To begin with, someone had to invent the concept of taking a vacation in the winter months. The first winter vacation is credited to a bet laid in 1864 by Johannes Badrutt, owner of the legendary Kulm Hotel in St. Moritz. Already a spa town, in common with dozens of resorts in the Alps, St. Moritz closed when foreign tourists returned home from September until Easter. Mr. Badrutt dared some of his English guests to stay for the winter, wagering a free stay at his hotel for the entire season if the guests did not find winter in St. Moritz warmer than in London. Of course a few accepted his wager, and the rest is history -- to the great profit of St. Moritz!
The first recorded tour operator 'package holiday' was a party of 45 winter sports enthusiasts taken to the French Alps by Henry Lunn from Britain in 1898.
Ski Instruction The Arlberg Ski Club's most famous member, Hannes Schneider, began teaching guests at the Hotel Post in St. Anton in 1907, with the famous line "This is the way you do it, that's all." After starring in an early silent film, and developing his own variant of Zdarsky's downhill technique, the 'stem christie' turn, Schneider quickly became internationally famous, attracting tourists to St. Anton from around Europe. In 1922, Schneider founded the first proper ski school, with pupils classed according to ability. In 1930, he was invited to Japan to teach and lecture on the modern technique, even touring ski production factories to advise on the best ski designs, woods to use, and the new idea of adding metal edges. Schneider, with a number of other Austrians, emigrated in the early 40's to the USA, where he continued to use and promote his training method.
Schneider's Alberg technique dominated Alpine ski tuition for almost half a century until the 1960's, when the French devised their own approach, perfected by another of the sport's legends, Jean-Claude Killy.

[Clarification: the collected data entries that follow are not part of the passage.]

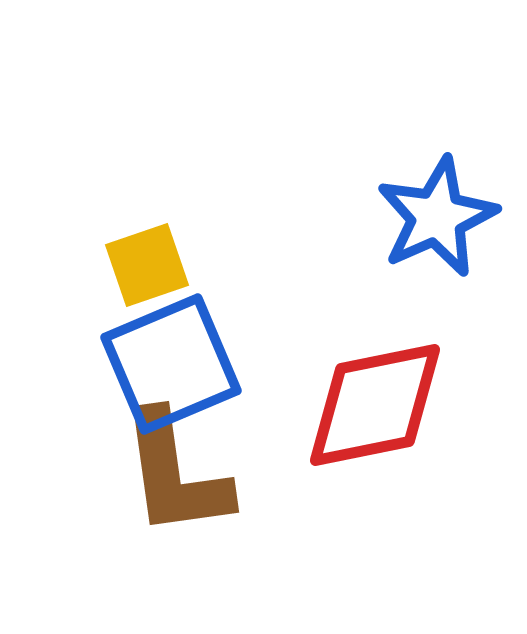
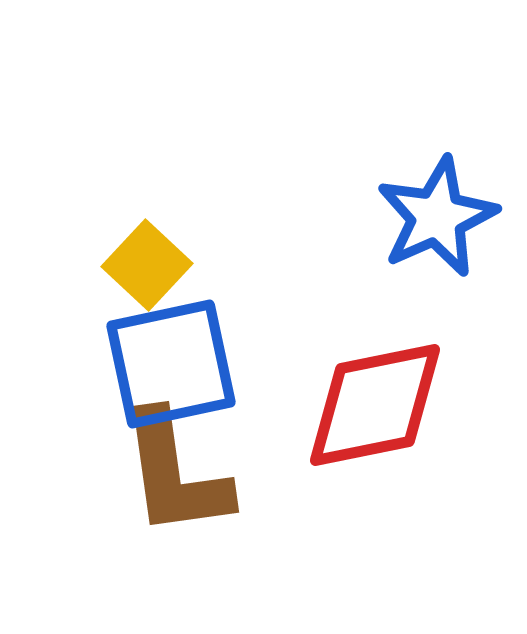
yellow square: rotated 28 degrees counterclockwise
blue square: rotated 11 degrees clockwise
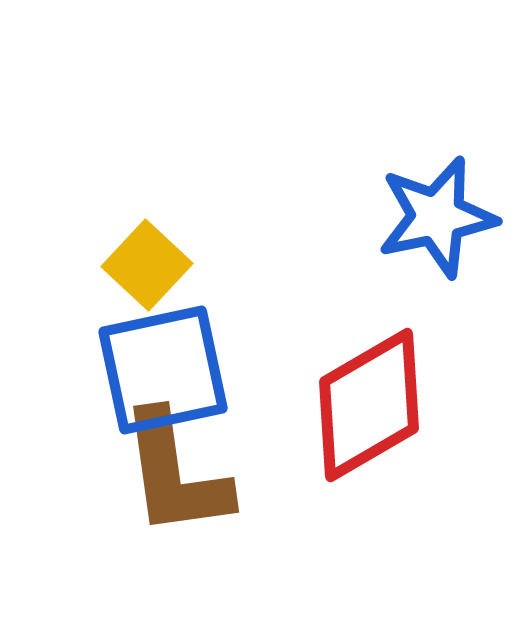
blue star: rotated 12 degrees clockwise
blue square: moved 8 px left, 6 px down
red diamond: moved 6 px left; rotated 19 degrees counterclockwise
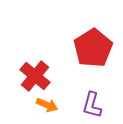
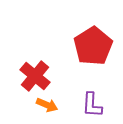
red pentagon: moved 2 px up
purple L-shape: rotated 12 degrees counterclockwise
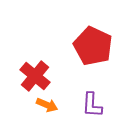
red pentagon: rotated 15 degrees counterclockwise
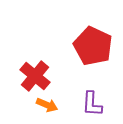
purple L-shape: moved 1 px up
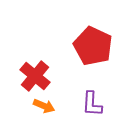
orange arrow: moved 3 px left, 1 px down
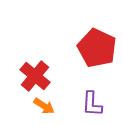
red pentagon: moved 4 px right, 2 px down
orange arrow: rotated 10 degrees clockwise
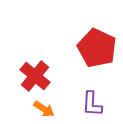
orange arrow: moved 3 px down
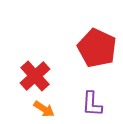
red cross: rotated 8 degrees clockwise
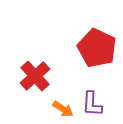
orange arrow: moved 19 px right
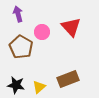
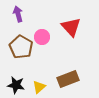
pink circle: moved 5 px down
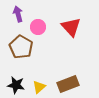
pink circle: moved 4 px left, 10 px up
brown rectangle: moved 5 px down
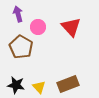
yellow triangle: rotated 32 degrees counterclockwise
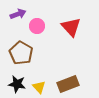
purple arrow: rotated 84 degrees clockwise
pink circle: moved 1 px left, 1 px up
brown pentagon: moved 6 px down
black star: moved 1 px right, 1 px up
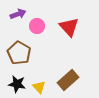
red triangle: moved 2 px left
brown pentagon: moved 2 px left
brown rectangle: moved 4 px up; rotated 20 degrees counterclockwise
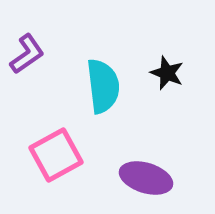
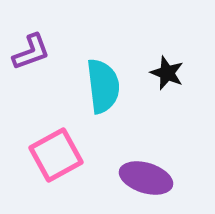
purple L-shape: moved 4 px right, 2 px up; rotated 15 degrees clockwise
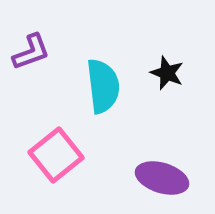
pink square: rotated 10 degrees counterclockwise
purple ellipse: moved 16 px right
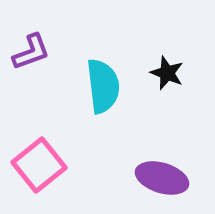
pink square: moved 17 px left, 10 px down
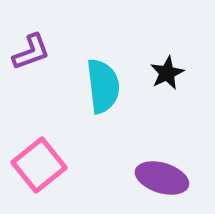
black star: rotated 24 degrees clockwise
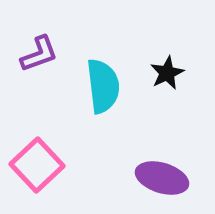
purple L-shape: moved 8 px right, 2 px down
pink square: moved 2 px left; rotated 4 degrees counterclockwise
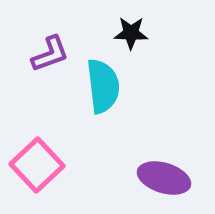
purple L-shape: moved 11 px right
black star: moved 36 px left, 40 px up; rotated 28 degrees clockwise
purple ellipse: moved 2 px right
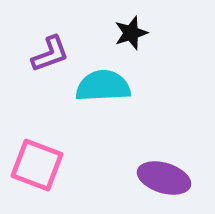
black star: rotated 20 degrees counterclockwise
cyan semicircle: rotated 86 degrees counterclockwise
pink square: rotated 26 degrees counterclockwise
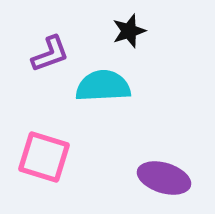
black star: moved 2 px left, 2 px up
pink square: moved 7 px right, 8 px up; rotated 4 degrees counterclockwise
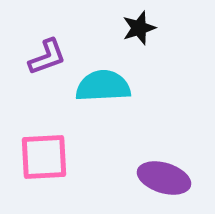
black star: moved 10 px right, 3 px up
purple L-shape: moved 3 px left, 3 px down
pink square: rotated 20 degrees counterclockwise
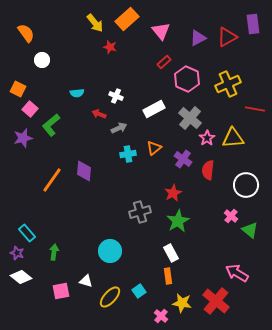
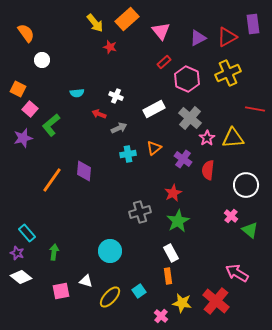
yellow cross at (228, 84): moved 11 px up
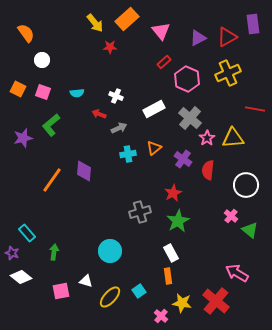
red star at (110, 47): rotated 16 degrees counterclockwise
pink square at (30, 109): moved 13 px right, 17 px up; rotated 21 degrees counterclockwise
purple star at (17, 253): moved 5 px left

Ski Lifts The next big breakthrough in the evolution of skiing was the invention of the ski lift shortly after 1930, credited to a young German engineer, Gerhard Mueller, who used parts of a motorbike and some rope to create the world's first rope tow. Shortly afterwards, in 1934, Erich Constam built the world's first proper drag lift. By the end of the decade, the world's first chair lift had opened at Sun Valley in Idaho USA, and soon cable cars were opening up the mountains in a big way. But for the first few decades of recreational winter sports, downhill skiing was just one of many activities offered by ther early resorts. Indeed ice skating was probably the most popular winter holiday pastime, with traditional toboganning and snow shoe walks organised as well as ski jumping (which pre-dates downhill skiing) and even the bob sleigh and luge.
Downhill skiing was seen as something of a 'crank' sport in many resorts, practised largely by upper-class touring Brits with nothing better to do with their time in Murren, Wengen and Davos (who, in an uncanny reflection of Jake Burton and his snowboards in the early '80s, actually took their sport deadly seriously, despite their popular image), or by the purists in the Arlberg and near Lilienfeld.
All that changed in the 1930s when Alpine skiing's dominance of winter sports begun. Today the trend is back towards diversification in winter sports.
Resort Development After the second world war, ski resort development took off in a big way. Even earlier, in North America, the railroad companies created resorts to keep people using their trains during the winter months. In France, the government created entities to invest in winter sports resorts, and to develop national and regional strategies to maximize the market. Mountain villages that had grown up as mining settlements, or spa towns, quickly perceived the new market; isolated hamlets suddenly realized that their farmers could have work through the winter if they trained as ski teachers, and learned how to say "Bend zee knees, pleez."
Trail Grooming In 1947, again in the Arlberg region of Austria, a couple of chaps with some form of roller, invented the concept of trail grooming. This has been taken to levels of mechanized perfection by resorts like Deer Valley in Utah, Today, grooming machines are ever more sophisticated costing a quarter of a million dollars, the latest being 'Pipe Dragons' specialized for creating the terrain features for fun parks.
Snowmaking Then, of course, came snowmaking, helping to sustain and grow the ski industry, at first in New England in particular, but now adopted the world over, and floodlit night skiing.
Ski Equipment Technical advances in equipment led to fewer broken ankles (the advent of the plastic boot shifting the commonest injury point to the knee). Skiing today is more comfortable (whatever your feet may tell you) and safer than it ever has been. The factors described above were part of a process that led to the boom in downhill skiing as 'the winter sport' that lasted from the late 1930s to the late 1980s.